La presse et les médias s’engagent de plus en plus sur ces questions et augmentent leurs couvertures. En témoigne la « une » exceptionnelle que Le Monde a consacrée à cet appel. En 1992, sa première version était passée totalement inaperçue en France. C’est le signe que les choses évoluent.
Suidakl : je suis végétalien et j’ai lu dans des études que si toute l’humanité devenait végétalienne cela suffirait à contrebalancer les émissions de gaz à effet de serre. Qu’en pensez-vous ?
La consommation de viande et de produits issus de la production animale représente un poids considérable pour le climat et l’environnement. Mais si toute l’humanité devenait végétalienne, alors d’autres problèmes environnementaux surviendraient puisque les animaux domestiques (ruminants, etc.) remplissent aussi des rôles éco-systémiques importants (fertilisation des sols, cycle de l’azote, etc.). Les auteurs de l’appel invitent à limiter la consommation de viande mais pas à la supprimer.
Membreño : n’y a-t-il pas d’appel à la catastrophe avant 1992 ?
En 1972, un groupe de décideurs et de chefs d’entreprise (le club de Rome) avait confié à des chercheurs du MIT, conduits par Dennis Meadows, la rédaction d’un rapport sur les conséquences environnementales d’une poursuite de la croissance économique au rythme des années 1960 et 1970. Les auteurs en avaient tiré un texte célèbre (Les Limites à la croissance) qui alertait le premier sur le caractère insoutenable du modèle de croissance occidental. Ce rapport a été très critiqué par l’école dominante en sciences économiques, et a finalement été ignoré.
Boudou : selon cette communauté scientifique, l’objectif des 2 °C de la COP21 est-il toujours réalisable ?
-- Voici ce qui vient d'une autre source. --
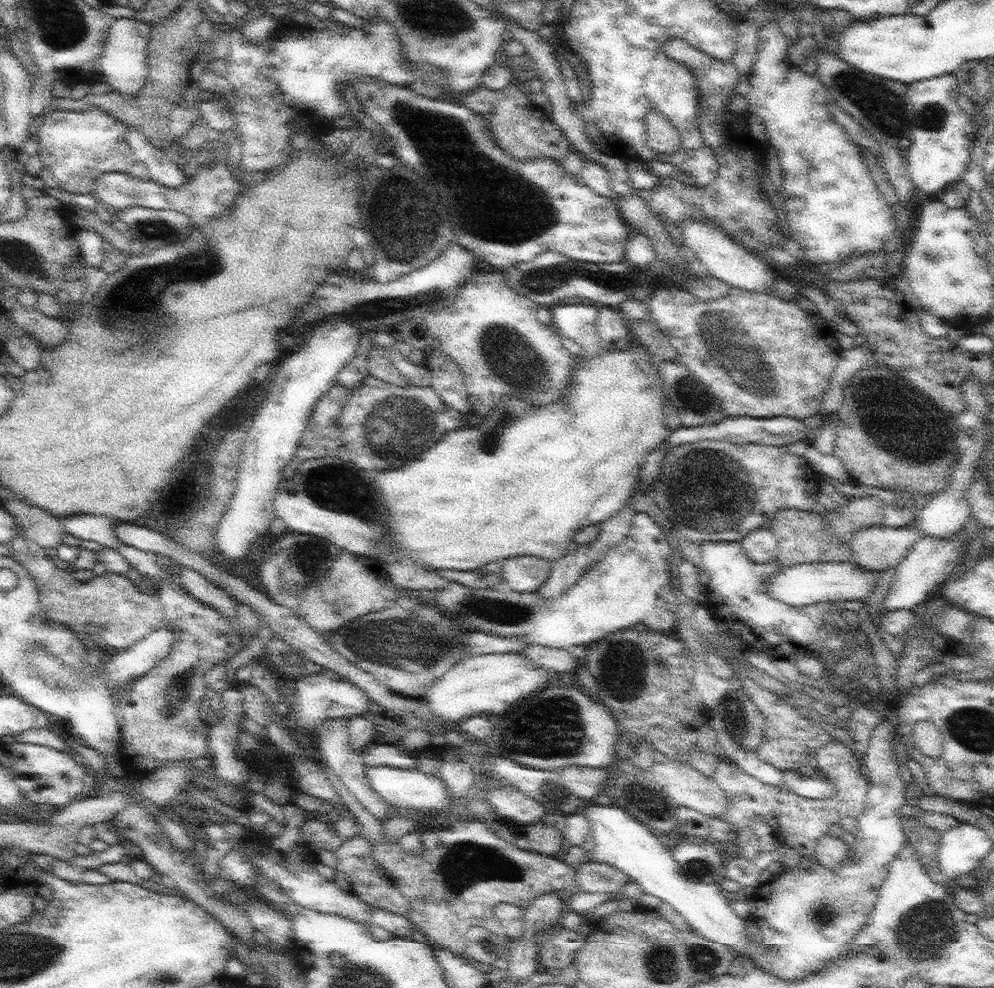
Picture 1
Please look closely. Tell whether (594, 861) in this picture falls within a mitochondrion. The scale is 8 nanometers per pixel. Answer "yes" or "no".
no

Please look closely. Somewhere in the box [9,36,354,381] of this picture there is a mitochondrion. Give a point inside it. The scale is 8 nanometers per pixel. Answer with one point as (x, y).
(204, 259)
A l’heure actuelle et en l’état des discussions menées dans le cadre de l’accord de Paris sur le climat, l’objectif de limiter l’augmentation de la température moyenne de la Terre à 2 °C au-dessus des niveaux préindustriels est inatteignable. Les engagements pris nous conduisent vers un réchauffement de 3 °C, et sans doute un peu plus du fait du retrait américain de l’accord de Paris.